Much will depend, however, on what happens between 2001 and 2005, assuming, of course, that Labour wins the election, which on current indications is highly likely.
If indeed Labour is able to push ahead with further economic reforms, with reaching a sensible accommodation with the European Union, with introducing welfare reform, which injects greater funds and efficiency into a still Byzantine system, if it can complete the modernisation of the British Constitution, while at the same time improving public services, then not just the second but the first Labour Government will go down as administrations ranking alongside the most innovative and important of the 20th Century, namely, the Liberal governments of 1906-1915, the Attlee government of 1945-50 and the Thatcher governments from 1979-1990.
It has to be said, however, that second-term governments often have far greater difficulty in making headway than governments that come to power after a period of opposition.
Will Tony Blair be able to continue to hold the Labour movement together?
Can Gordon Brown's ambitions be contained?
Will a way ahead be found in both social policy and Europe around which all the party can rally?
Will the Government be knocked off course, as Wilson's second government was, by external factors?
Foot-and-mouth has shown Blair's Government, as BSE did Major's, how vulnerable it is to factors beyond its control.

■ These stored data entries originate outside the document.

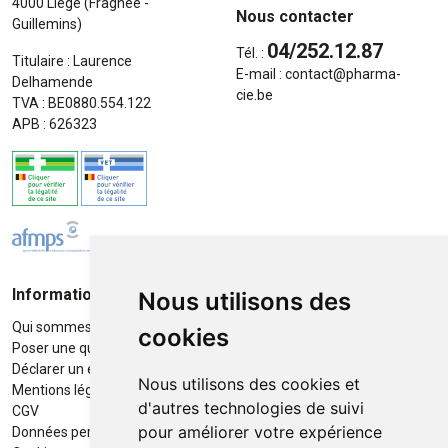
4000 Liège (Fragnée -
Nous contacter
Guillemins)
04/252.12.87
Tél. :
Titulaire : Laurence
E-mail :
contact
@
pharma-
Delhamende
cie.be
TVA : BE0880.554.122
APB : 626323
Informations
Moyens de paiement
Nous utilisons des
Qui sommes-nous ?
Paiement sécurisé
cookies
Poser une question
Déclarer un effet indésirable
Nous utilisons des cookies et
Mentions légales
d'autres technologies de suivi
CGV
pour améliorer votre expérience
Données personnelles
Retrait / Livraison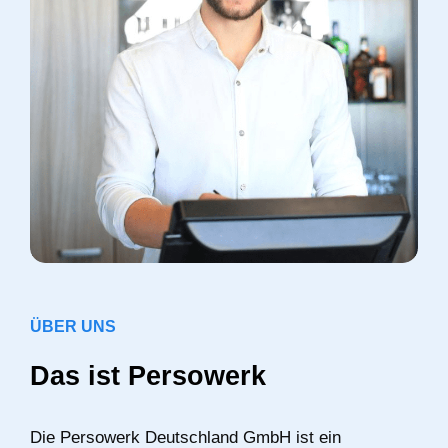
ÜBER UNS
Das ist Persowerk
Die Persowerk Deutschland GmbH ist ein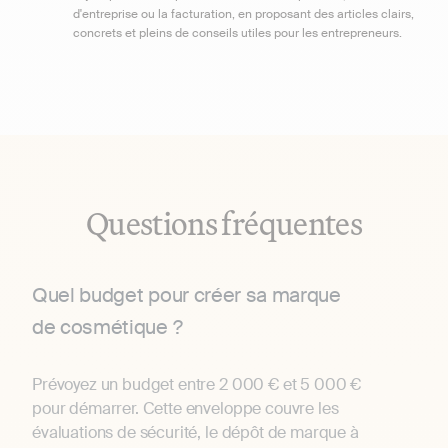
d'entreprise ou la facturation, en proposant des articles clairs,
concrets et pleins de conseils utiles pour les entrepreneurs.
Questions fréquentes
Quel budget pour créer sa marque
de cosmétique ?
Prévoyez un budget entre 2 000 € et 5 000 €
pour démarrer. Cette enveloppe couvre les
évaluations de sécurité, le dépôt de marque à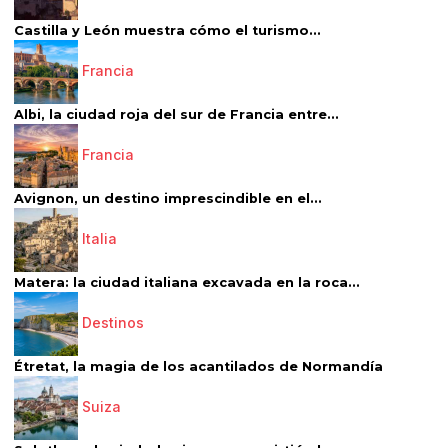
Castilla y León muestra cómo el turismo...
Francia
Albi, la ciudad roja del sur de Francia entre...
Francia
Avignon, un destino imprescindible en el...
Italia
Matera: la ciudad italiana excavada en la roca...
Destinos
Étretat, la magia de los acantilados de Normandía
Suiza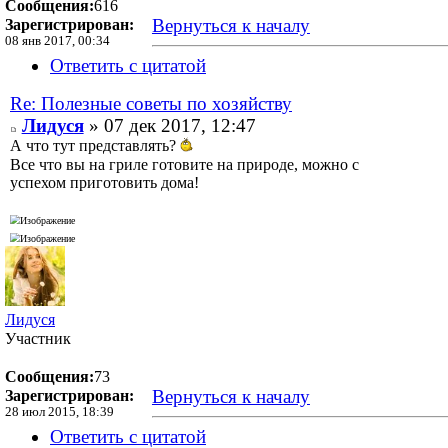
Сообщения:
616
Вернуться к началу
Зарегистрирован:
08 янв 2017, 00:34
Ответить с цитатой
Re: Полезные советы по хозяйству
Лидуся
» 07 дек 2017, 12:47
А что тут представлять?
Все что вы на гриле готовите на природе, можно с
успехом приготовить дома!
Лидуся
Участник
Сообщения:
73
Вернуться к началу
Зарегистрирован:
28 июл 2015, 18:39
Ответить с цитатой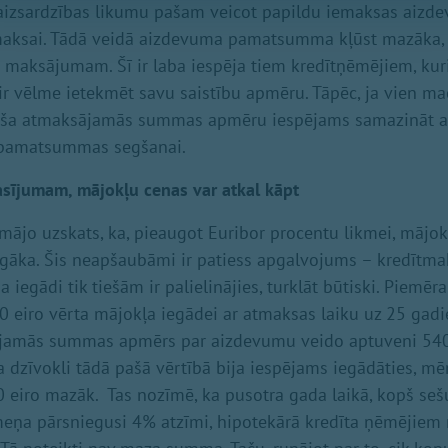
u aizsardzības likumu pašam veicot papildu iemaksas aizd
ksai. Tādā veidā aizdevuma pamatsumma kļūst mazāka, s
maksājumam. Šī ir laba iespēja tiem kredītņēmējiem, kur
ir vēlme ietekmēt savu saistību apmēru. Tāpēc, ja vien ma
ša atmaksājamās summas apmēru iespējams samazināt ar
 pamatsummas segšanai.
rasījumam, mājokļu cenas var atkal kāpt
 mājo uzskats, ka, pieaugot Euribor procentu likmei, mājok
rgāka. Šis neapšaubāmi ir patiess apgalvojums – kredītm
iegādi tik tiešām ir palielinājies, turklāt būtiski. Piemē
eiro vērta mājokļa iegādei ar atmaksas laiku uz 25 gadi
amās summas apmērs par aizdevumu veido aptuveni 540 e
 dzīvokli tādā pašā vērtībā bija iespējams iegādāties, mē
 eiro mazāk. Tas nozīmē, ka pusotra gada laikā, kopš se
meņa pārsniegusi 4% atzīmi, hipotekārā kredīta ņēmējiem n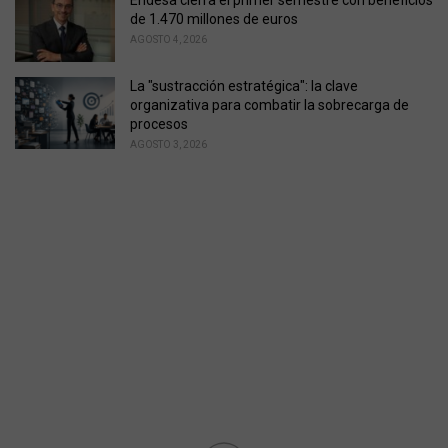
de 1.470 millones de euros
AGOSTO 4, 2026
La "sustracción estratégica": la clave
organizativa para combatir la sobrecarga de
procesos
AGOSTO 3, 2026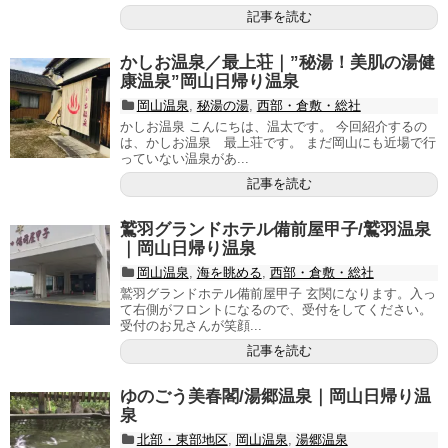
記事を読む
かしお温泉／最上荘｜”秘湯！美肌の湯健
康温泉”岡山日帰り温泉
岡山温泉
,
秘湯の湯
,
西部・倉敷・総社
かしお温泉 こんにちは、温太です。 今回紹介するの
は、かしお温泉 最上荘です。 まだ岡山にも近場で行
っていない温泉があ...
記事を読む
鷲羽グランドホテル備前屋甲子/鷲羽温泉
｜岡山日帰り温泉
岡山温泉
,
海を眺める
,
西部・倉敷・総社
鷲羽グランドホテル備前屋甲子 玄関になります。入っ
て右側がフロントになるので、受付をしてください。
受付のお兄さんが笑顔...
記事を読む
ゆのごう美春閣/湯郷温泉｜岡山日帰り温
泉
北部・東部地区
,
岡山温泉
,
湯郷温泉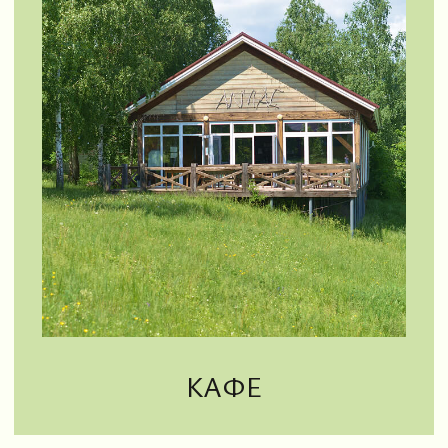
РУССКАЯ БАНЯ
АКТИВНЫЙ ОТДЫХ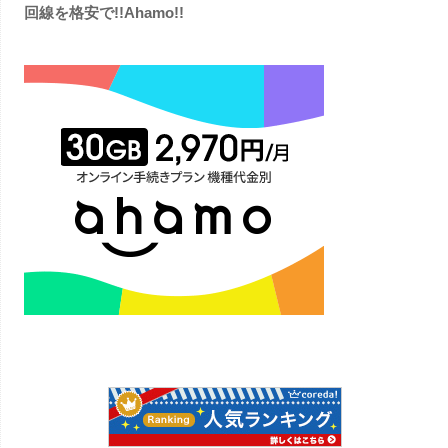
回線を格安で!!Ahamo!!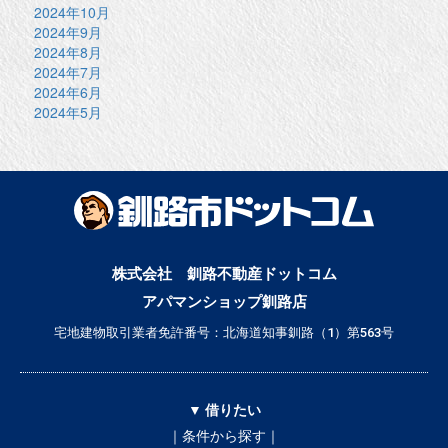
2024年10月
2024年9月
2024年8月
2024年7月
2024年6月
2024年5月
株式会社 釧路不動産ドットコム
アパマンショップ釧路店
宅地建物取引業者免許番号：北海道知事釧路（1）第563号
▼ 借りたい
｜条件から探す｜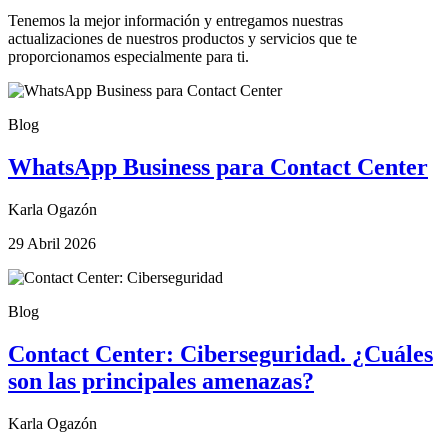
Tenemos la mejor información y entregamos nuestras
actualizaciones de nuestros productos y servicios que te
proporcionamos especialmente para ti.
Blog
WhatsApp Business para Contact Center
Karla Ogazón
29 Abril 2026
Blog
Contact Center: Ciberseguridad. ¿Cuáles
son las principales amenazas?
Karla Ogazón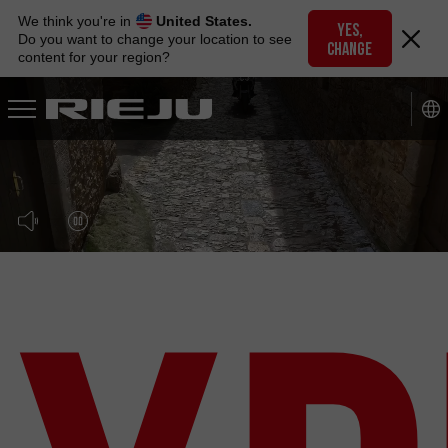
Skip
We think you're in
United States.
to
YES,
Do you want to change your location to see
CHANGE
navigation
content for your region?
Skip
to
content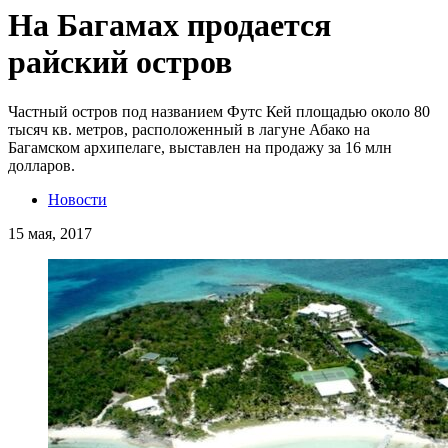
На Багамах продается
райский остров
Частный остров под названием Футс Кей площадью около 80
тысяч кв. метров, расположенный в лагуне Абако на
Багамском архипелаге, выставлен на продажу за 16 млн
долларов.
Новости
15 мая, 2017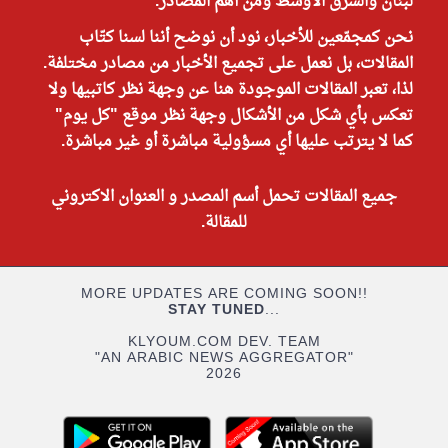
لبنان والشرق الأوسط ومن أهم المصادر.
نحن كمجمّعين للأخبار، نود أن نوضح أننا لسنا كتّاب
المقالات، بل نعمل على تجميع الأخبار من مصادر مختلفة.
لذا، تعبر المقالات الموجودة هنا عن وجهة نظر كاتبيها ولا
تعكس بأي شكل من الأشكال وجهة نظر موقع "كل يوم"
كما لا يترتب عليها أي مسؤولية مباشرة أو غير مباشرة.
جميع المقالات تحمل أسم المصدر و العنوان الاكتروني
للمقالة.
MORE UPDATES ARE COMING SOON!!
STAY TUNED
...
KLYOUM.COM DEV. TEAM
"AN ARABIC NEWS AGGREGATOR"
2026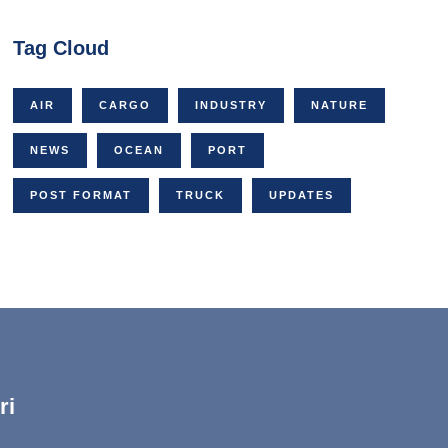
Tag Cloud
AIR
CARGO
INDUSTRY
NATURE
NEWS
OCEAN
PORT
POST FORMAT
TRUCK
UPDATES
ri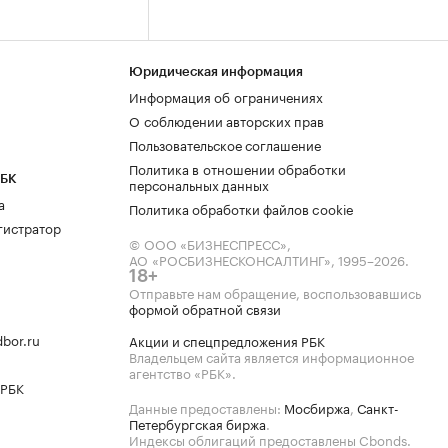
Юридическая информация
Информация об ограничениях
О соблюдении авторских прав
Пользовательское соглашение
Политика в отношении обработки
РБК
персональных данных
а
Политика обработки файлов cookie
гистратор
© ООО «БИЗНЕСПРЕСС»,
АО «РОСБИЗНЕСКОНСАЛТИНГ»,
1995–2026
.
18+
Отправьте нам обращение, воспользовавшись
формой обратной связи
bor.ru
Акции и спецпредложения РБК
Владельцем сайта является информационное
агентство «РБК».
 РБК
Данные предоставлены:
Мосбиржа
,
Санкт-
Петербургская биржа
.
Индексы облигаций предоставлены Cbonds.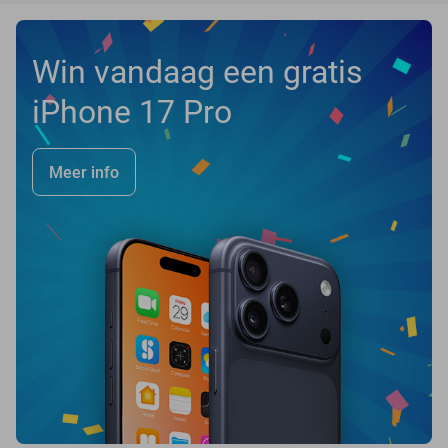
Win vandaag een gratis
iPhone 17 Pro
Meer info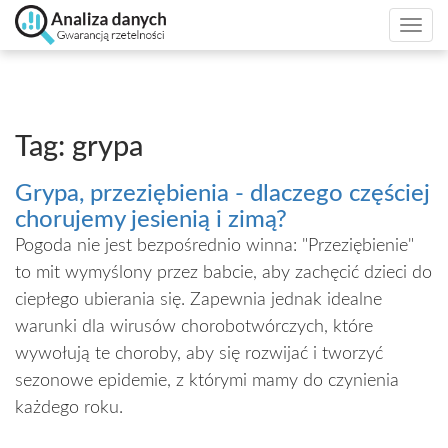
Togg
navi
Tag: grypa
Grypa, przeziębienia - dlaczego częściej
chorujemy jesienią i zimą?
Pogoda nie jest bezpośrednio winna: "Przeziębienie"
to mit wymyślony przez babcie, aby zachęcić dzieci do
ciepłego ubierania się. Zapewnia jednak idealne
warunki dla wirusów chorobotwórczych, które
wywołują te choroby, aby się rozwijać i tworzyć
sezonowe epidemie, z którymi mamy do czynienia
każdego roku.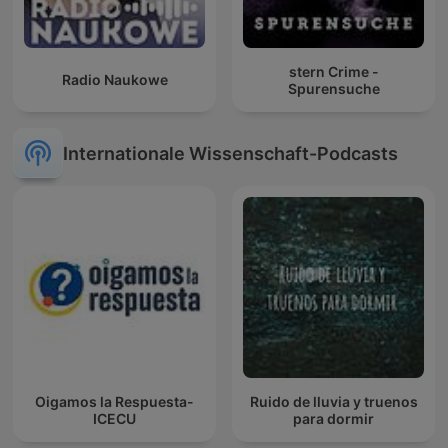
stern Crime -
Radio Naukowe
Spurensuche
Internationale Wissenschaft-Podcasts
Oigamos la Respuesta-
Ruido de lluvia y truenos
ICECU
para dormir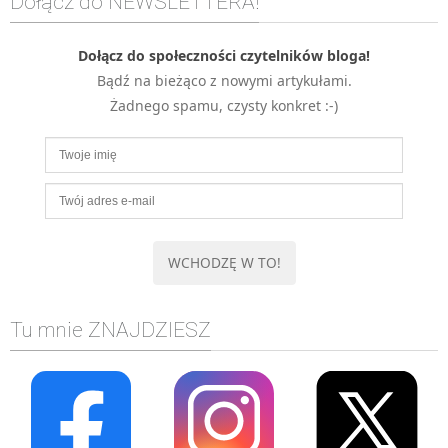
Dołącz do NEWSLETTERA!
MOBILE
Android
Dołącz do społeczności czytelników bloga!
Bądź na bieżąco z nowymi artykułami.
KONTROLA WERSJI
Żadnego spamu, czysty konkret :-)
Git
BAZY
SQL
MySQL
TESTOWANIE
SIECI
EXCEL
WYDARZENIA
Tu mnie ZNAJDZIESZ
BIZNES
PO GODZINACH
KONTAKT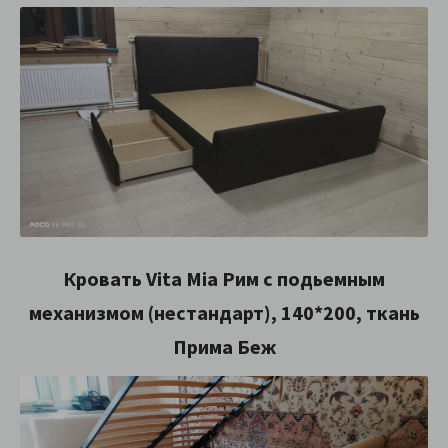
Кровать Vita Mia Рим с подьемным
механизмом (нестандарт), 140*200, ткань
Прима Беж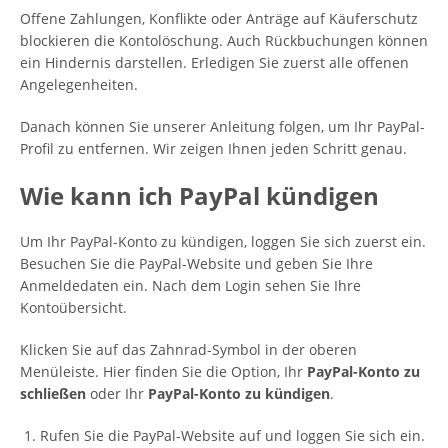
Offene Zahlungen, Konflikte oder Anträge auf Käuferschutz
blockieren die Kontolöschung. Auch Rückbuchungen können
ein Hindernis darstellen. Erledigen Sie zuerst alle offenen
Angelegenheiten.
Danach können Sie unserer Anleitung folgen, um Ihr PayPal-
Profil zu entfernen. Wir zeigen Ihnen jeden Schritt genau.
Wie kann ich PayPal kündigen
Um Ihr PayPal-Konto zu kündigen, loggen Sie sich zuerst ein.
Besuchen Sie die PayPal-Website und geben Sie Ihre
Anmeldedaten ein. Nach dem Login sehen Sie Ihre
Kontoübersicht.
Klicken Sie auf das Zahnrad-Symbol in der oberen
Menüleiste. Hier finden Sie die Option, Ihr
PayPal-Konto zu
schließen
oder Ihr
PayPal-Konto zu kündigen
.
Rufen Sie die PayPal-Website auf und loggen Sie sich ein.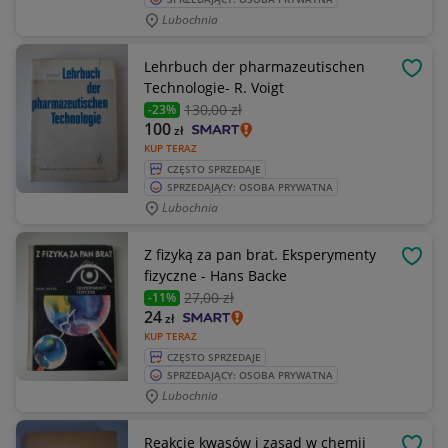
Lubochnia
Lehrbuch der pharmazeutischen
OBSE
Technologie- R. Voigt
130
,00 zł
-23%
100
zł
KUP TERAZ
CZĘSTO SPRZEDAJE
SPRZEDAJĄCY: OSOBA PRYWATNA
Lubochnia
Z fizyką za pan brat. Eksperymenty
OBSE
fizyczne - Hans Backe
27
,00 zł
-11%
24
zł
KUP TERAZ
CZĘSTO SPRZEDAJE
SPRZEDAJĄCY: OSOBA PRYWATNA
Lubochnia
Reakcje kwasów i zasad w chemii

A downturn in the world economy, a new public health scare, or an outbreak of violence in Northern Ireland, could all unsettle and distract the Government from its purpose.
This was indeed a foundation Government.
For an immediate verdict, I would rate it second of Labour's admittedly disappointing nine governments in history.
The clear victor is of course Attlee's government. The foundations have been laid and we must now wait to see whether the edifice will be placed upon it and if so, what shape it will take.
Will it be a Tate Modern or a Millennium Dome?